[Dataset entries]
=== Begin Enclosure ===

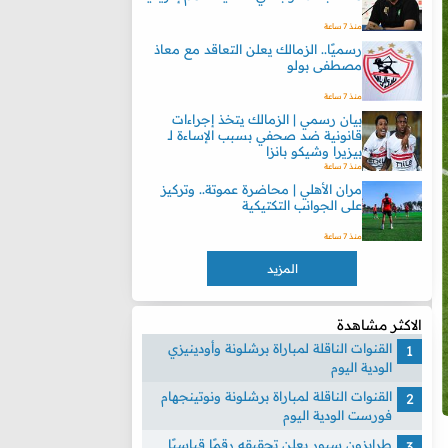
منذ 7 ساعة
رسميًا.. الزمالك يعلن التعاقد مع معاذ
مصطفى بولو
منذ 7 ساعة
بيان رسمي | الزمالك يتخذ إجراءات
قانونية ضد صحفي بسبب الإساءة لـ
بيزيرا وشيكو بانزا
منذ 7 ساعة
مران الأهلي | محاضرة عموتة.. وتركيز
على الجوانب التكتيكية
منذ 7 ساعة
المزيد
الاكثر مشاهدة
القنوات الناقلة لمباراة برشلونة وأودينيزي
الودية اليوم
القنوات الناقلة لمباراة برشلونة ونوتينجهام
فورست الودية اليوم
طرابزون سبور يعلن تحقيقه رقمًا قياسيًا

=== End Enclosure ===

- _Exercise aim_
Begin at the first line of the entries above and return each line exactly, stopping after the line that contains "فورست الودية اليوم". Pictures do not belong in the copy.

- _Answer area_
منذ 7 ساعة
رسميًا.. الزمالك يعلن التعاقد مع معاذ
مصطفى بولو
منذ 7 ساعة
بيان رسمي | الزمالك يتخذ إجراءات
قانونية ضد صحفي بسبب الإساءة لـ
بيزيرا وشيكو بانزا
منذ 7 ساعة
مران الأهلي | محاضرة عموتة.. وتركيز
على الجوانب التكتيكية
منذ 7 ساعة
المزيد
الاكثر مشاهدة
القنوات الناقلة لمباراة برشلونة وأودينيزي
الودية اليوم
القنوات الناقلة لمباراة برشلونة ونوتينجهام
فورست الودية اليوم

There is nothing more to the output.